Tuesday, June 18 2013, 09:00 AM MDT
Melanoma On The Rise In Teens
(CBS) More states are making tanning beds off limits to kids under 17-years-old without permission from a parent.
Tanning beds produce ultraviolet rays that can cause melanoma. This type of cancer kills thousands of people a year.
When 22-year-old Tara Petzold was just 15-year-old, she noticed something new on her skin. “It was really just a light pink mole that was on the back of my leg,” Tara said. “I remember when my mom initially told me that the diagnosis had come back as melanoma and I started crying.”
Melanoma before 20 is rare, occurring in only about 500 patients a year, but it’s steadily on the rise—especially in 15 to 19-year-old girls.

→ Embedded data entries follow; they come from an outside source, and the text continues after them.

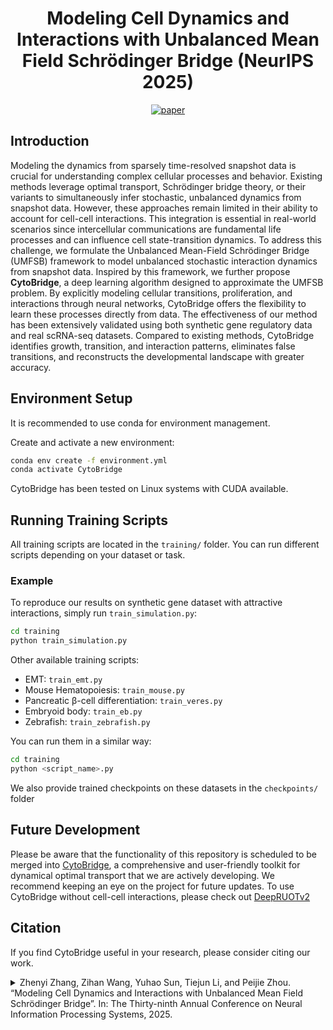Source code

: <h1 align="center">Modeling Cell Dynamics and Interactions with Unbalanced Mean Field Schrödinger Bridge (NeurIPS 2025)</h1>

<div align="center">

[![paper](https://img.shields.io/badge/arXiv-Paper-<COLOR>.svg)](https://arxiv.org/pdf/2505.11197)

</div>


## Introduction
Modeling the dynamics from sparsely time-resolved snapshot data is crucial for understanding complex cellular processes and behavior. Existing methods leverage optimal transport, Schrödinger bridge theory, or their variants to simultaneously infer stochastic, unbalanced dynamics from snapshot data. However, these approaches remain limited in their ability to account for cell-cell interactions. This integration is essential in real-world scenarios since intercellular communications are fundamental life processes and can influence cell state-transition dynamics. To address this challenge, we formulate the Unbalanced Mean-Field Schrödinger Bridge (UMFSB) framework to model unbalanced stochastic interaction dynamics from snapshot data. Inspired by this framework, we further propose **CytoBridge**, a deep learning algorithm designed to approximate the UMFSB problem. By explicitly modeling cellular transitions, proliferation, and interactions through neural networks, CytoBridge offers the flexibility to learn these processes directly from data. The effectiveness of our method has been extensively validated using both synthetic gene regulatory data and real scRNA-seq datasets. Compared to existing methods, CytoBridge identifies growth, transition, and interaction patterns, eliminates false transitions, and reconstructs the developmental landscape with greater accuracy.


## Environment Setup

It is recommended to use conda for environment management.

Create and activate a new environment:

```bash
conda env create -f environment.yml
conda activate CytoBridge
```

CytoBridge has been tested on Linux systems with CUDA available.

## Running Training Scripts

All training scripts are located in the `training/` folder. You can run different scripts depending on your dataset or task.

### Example

To reproduce our results on synthetic gene dataset with attractive interactions, simply run `train_simulation.py`:

```bash
cd training
python train_simulation.py
```

Other available training scripts:
- EMT: `train_emt.py`
- Mouse Hematopoiesis: `train_mouse.py`
- Pancreatic β-cell differentiation: `train_veres.py`
- Embryoid body: `train_eb.py`
- Zebrafish: `train_zebrafish.py`

You can run them in a similar way:

```bash
cd training
python <script_name>.py
```

We also provide trained checkpoints on these datasets in the `checkpoints/` folder

## Future Development
Please be aware that the functionality of this repository is scheduled to be merged into [CytoBridge](https://github.com/zhenyiizhang/CytoBridge), a comprehensive and user-friendly toolkit for dynamical optimal transport that we are actively developing. We recommend keeping an eye on the project for future updates. To use CytoBridge without cell-cell interactions, please check out [DeepRUOTv2](https://github.com/zhenyiizhang/DeepRUOTv2) 

## Citation
If you find CytoBridge useful in your research, please consider citing our work.
<details>
<summary>
Zhenyi Zhang, Zihan Wang, Yuhao Sun, Tiejun Li, and Peijie Zhou. “Modeling Cell Dynamics and Interactions with Unbalanced Mean Field Schrödinger Bridge”. In: The Thirty-ninth Annual Conference on Neural Information Processing Systems, 2025.
</summary>

```bibtex
@inproceedings{
zhang2025modeling,
title={Modeling Cell Dynamics and Interactions with Unbalanced Mean Field Schrödinger Bridge},
author={Zhenyi Zhang, Zihan Wang, Yuhao Sun, Tiejun Li, and Peijie Zhou},
booktitle={The Thirty-ninth Annual Conference on Neural Information Processing Systems},
year={2025},
url={https://openreview.net/forum?id=Z6DJJIN8IJ}
}
```
</details>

A new study in the Journal Pediatrics reported that from 1973 to 2009, new childhood and adolescent cases rose two percent each year.
Researchers theorize the increase is due, in part, to the use of tanning salons.
In addition to playing outdoor soccer in Florida, Tara started going to a tanning salon when she was just 14-years-old.
“I felt such a pressure to look tan because that’s what I felt was pretty,” Tara said.
Tara’s doctor, Vernon Sondak, of the Moffit Cancer Center in Tampa, says he sees about one new pediatric melanoma patient a month. “It’s a particularly challenging recognition problem. Melanomas in children don’t always look exactly like in a grownup. They’re a little less likely to be dark black, and of course, moles are changing in kids all the time as they grow.”
Tara says she’s now cancer free. Since being treated for her melanoma, she estimates she’s had nearly 30 suspicious moles or spots removed—and she’s never returned to a tanning salon.
Utah made it a law last year that anyone under 18-years-old can’t use a tanning bed without permission from their parents.